At the outset of the Trump years — before Trump remade the GOP comprehensively around his own ambitions and grievances — the Republican establishment in 2016 and for several years afterward was much like the Democratic establishment is now. In other words, then as now, journalists could fill up notebooks with politicians on background bemoaning their party’s own nominee and wishing reality was something different.
Republicans feared the wrath of their own base by saying what they think of Trump. This is not exactly the fear that Democrats have of saying what they think about Biden — polls show a majority of Democrats have expressed concern about his age. But they do fear uncertainty: What if efforts to push the incumbent out succeed and Trump wins anyway? Who owns that failure?
No matter what happens in November, Democrats are also aware of the “which side are you on?” psychology that pervades both parties.
One House Democrat in a battleground district told POLITICO: “Interestingly, not a single in-district person encouraged me to get out there and encourage him to step aside. They are pissed at Dems who are stirring the pot.”
For now, it is clear Trump has the Democratic Party in his grip no less than the Republican Party.
There has been more mirror-imaging on display in recent days. The argument against Trump is that he shatters prevailing norms. But those have been shattered on the Democratic side, too. Until recently, there was no version of normal in American history that had a president with abundantly visible aging asking voters to elect him to a second term that will end by the time he’s 86.

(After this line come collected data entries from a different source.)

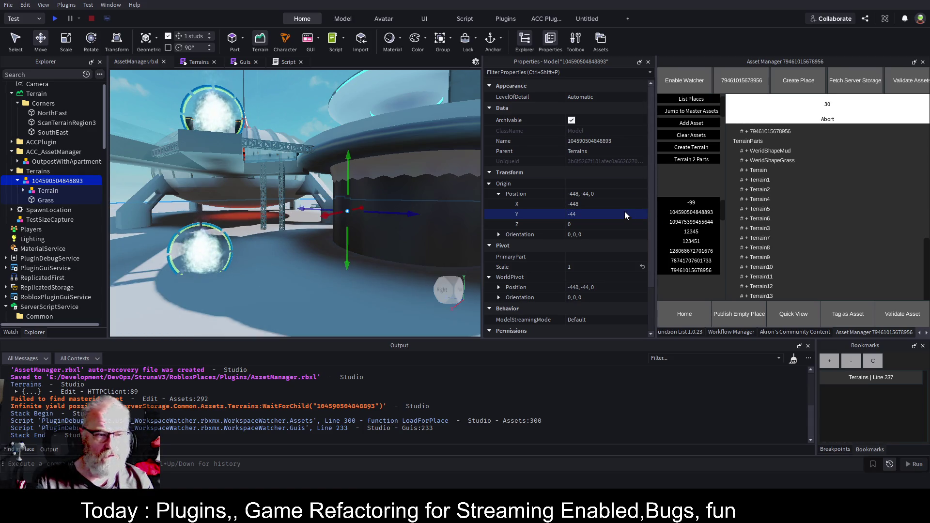
- Reselect the terrain model and save AssetManager.rbxl
left_click(41, 174)
left_click(41, 182)
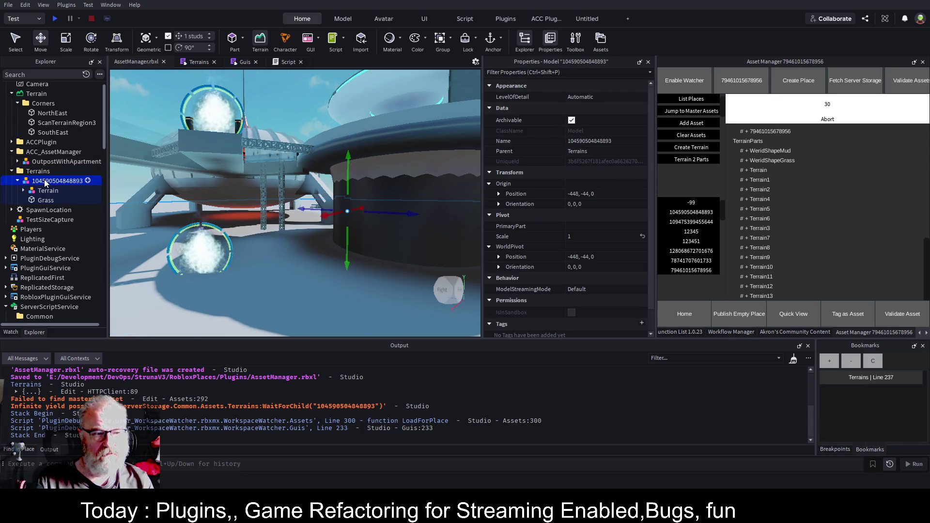
key("ctrl+s")
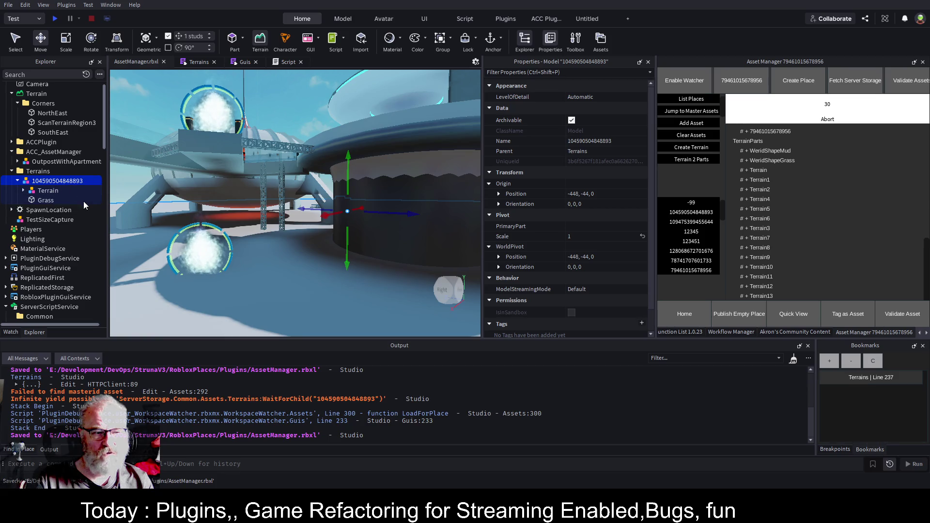
scroll(55, 196, "down", 3)
scroll(55, 197, "down", 9)
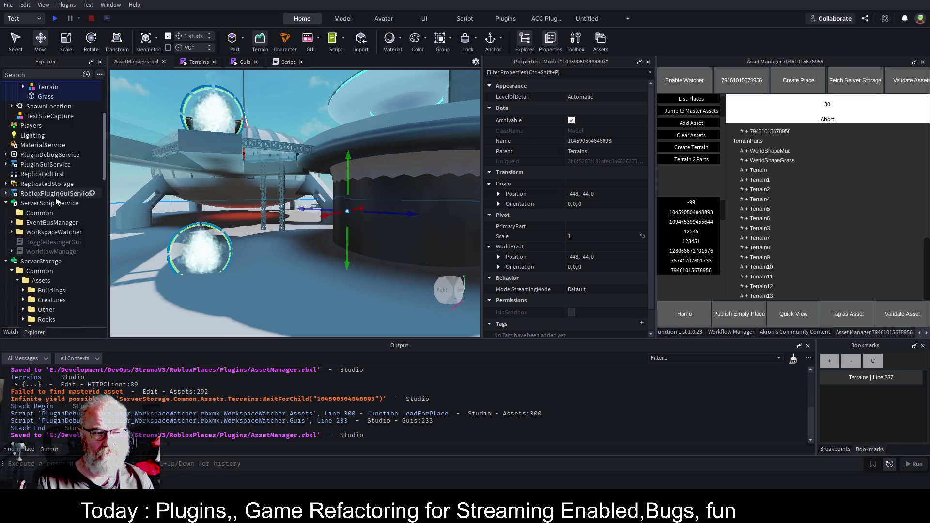
left_click(47, 203)
key("Left")
key("Left")
left_click(55, 206)
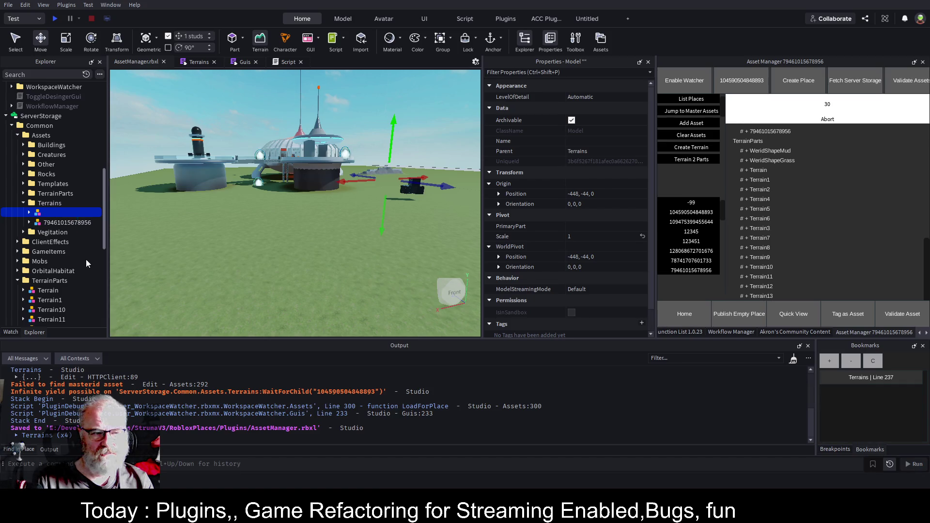
key("Delete")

Stephanopoulos properly pressed him: Has he undertaken a full neurological exam? “No. No one said I had to,” Biden replied. “No one said. They said I’m good.” As for releasing more detailed medical results, Biden dodged in ways that made clear his answer is the same as Trump’s on matters of disclosure: Forget it.

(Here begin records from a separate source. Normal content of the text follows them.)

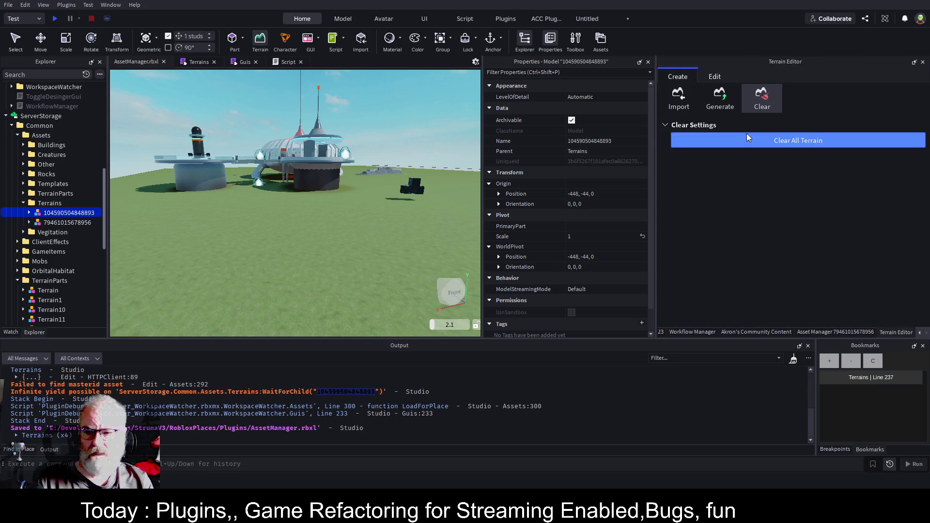
- Clear all terrain from the place with Terrain Editor's Clear
left_click(760, 139)
scroll(40, 177, "up", 6)
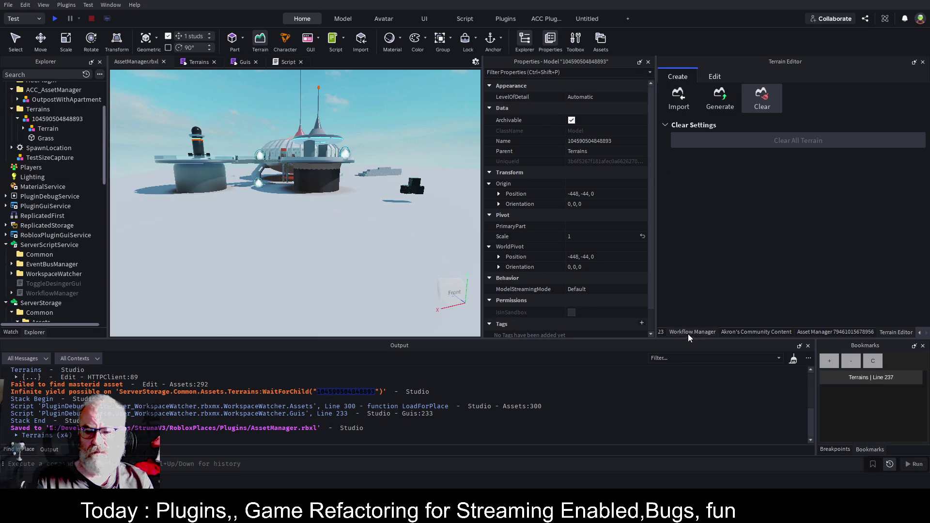
scroll(58, 159, "up", 3)
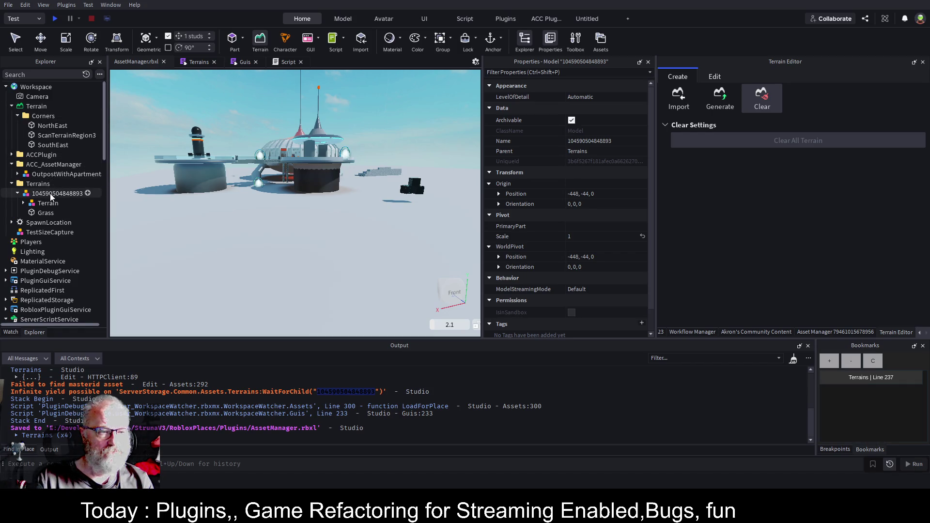
left_click(17, 193)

Biden has suggested that his rationale for staying in the race rests partly on an almost mystical belief that it is his special destiny to defeat Trump in 2024 as he did in 2020, citing all the times in his career that “no one thought” he could prevail but he did. That isn’t so different than Trump’s 2016 declaration that “I alone can fix” the problems of the country.
Nor were Democrats reassured by Biden’s statement that, if Trump does win and all the bad things Biden has predicted come to pass, he will be able to live with himself: “I’ll feel as long as I gave it my all and I did the goodest job as I know I can do, that’s what this is about.”
In an era of old norms, that word alone — “goodest” — would have drawn ample notice coming from a president’s mouth, but in the current context, it does not especially attract notice.
That phenomenon — desensitization to what once would have been alarming — was also on display in recent days. Perhaps you heard Trump’s comments, captured on a video published by the Daily Beast, while at his New Jersey golf course on July Fourth. He told bystanders that Biden is “a broken-down pile of crap,” and predicted he would soon be running instead against Vice President Kamala Harris, before adding, “She’s just so fucking bad.”
Nearly a quarter-century ago, when candidate George W. Bush was caught on a hot mike calling New York Times reporter Adam Clymer a “major-league asshole” that was a blaring news story for many days. Trump’s comments the other day were picked up by news organizations with no real shock — the equivalent of a shoulder shrug. For that matter, Fetterman’s vulgar language was notable largely for not being especially notable by prevailing standards.
It is not just Biden and Democrats who are living by the new norms of the Trump Era. For now, it is everyone.